## The problem
From the line with "Figure 5. Comparison" to the line with "Figure 7. Network", retype every line exactly, including those two, and leave out the rest of the data below.

Saved entries:
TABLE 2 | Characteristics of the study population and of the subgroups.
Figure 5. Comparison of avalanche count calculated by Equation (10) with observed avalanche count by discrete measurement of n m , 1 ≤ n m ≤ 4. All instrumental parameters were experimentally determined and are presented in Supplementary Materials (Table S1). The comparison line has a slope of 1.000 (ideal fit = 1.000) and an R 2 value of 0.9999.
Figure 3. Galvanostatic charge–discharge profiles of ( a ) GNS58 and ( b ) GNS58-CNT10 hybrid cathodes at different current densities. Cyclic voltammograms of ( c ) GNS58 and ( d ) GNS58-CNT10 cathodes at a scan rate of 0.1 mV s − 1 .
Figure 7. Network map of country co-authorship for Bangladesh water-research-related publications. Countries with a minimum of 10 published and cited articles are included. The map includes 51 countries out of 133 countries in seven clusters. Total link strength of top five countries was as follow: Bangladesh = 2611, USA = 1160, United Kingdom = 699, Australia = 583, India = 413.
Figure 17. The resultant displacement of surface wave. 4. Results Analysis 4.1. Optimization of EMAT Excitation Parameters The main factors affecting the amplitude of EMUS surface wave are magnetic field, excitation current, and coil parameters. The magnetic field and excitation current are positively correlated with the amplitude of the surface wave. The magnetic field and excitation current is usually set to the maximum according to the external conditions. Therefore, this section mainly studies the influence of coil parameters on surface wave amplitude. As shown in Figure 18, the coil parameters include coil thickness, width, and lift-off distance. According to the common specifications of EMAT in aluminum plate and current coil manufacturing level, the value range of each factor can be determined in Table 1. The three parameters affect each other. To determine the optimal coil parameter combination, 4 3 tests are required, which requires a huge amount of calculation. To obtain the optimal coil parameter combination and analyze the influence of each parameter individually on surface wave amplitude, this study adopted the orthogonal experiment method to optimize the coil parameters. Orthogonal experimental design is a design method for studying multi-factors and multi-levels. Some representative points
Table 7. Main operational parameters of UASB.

## Written response
Figure 5. Comparison of avalanche count calculated by Equation (10) with observed avalanche count by discrete measurement of n m , 1 ≤ n m ≤ 4. All instrumental parameters were experimentally determined and are presented in Supplementary Materials (Table S1). The comparison line has a slope of 1.000 (ideal fit = 1.000) and an R 2 value of 0.9999.
Figure 3. Galvanostatic charge–discharge profiles of ( a ) GNS58 and ( b ) GNS58-CNT10 hybrid cathodes at different current densities. Cyclic voltammograms of ( c ) GNS58 and ( d ) GNS58-CNT10 cathodes at a scan rate of 0.1 mV s − 1 .
Figure 7. Network map of country co-authorship for Bangladesh water-research-related publications. Countries with a minimum of 10 published and cited articles are included. The map includes 51 countries out of 133 countries in seven clusters. Total link strength of top five countries was as follow: Bangladesh = 2611, USA = 1160, United Kingdom = 699, Australia = 583, India = 413.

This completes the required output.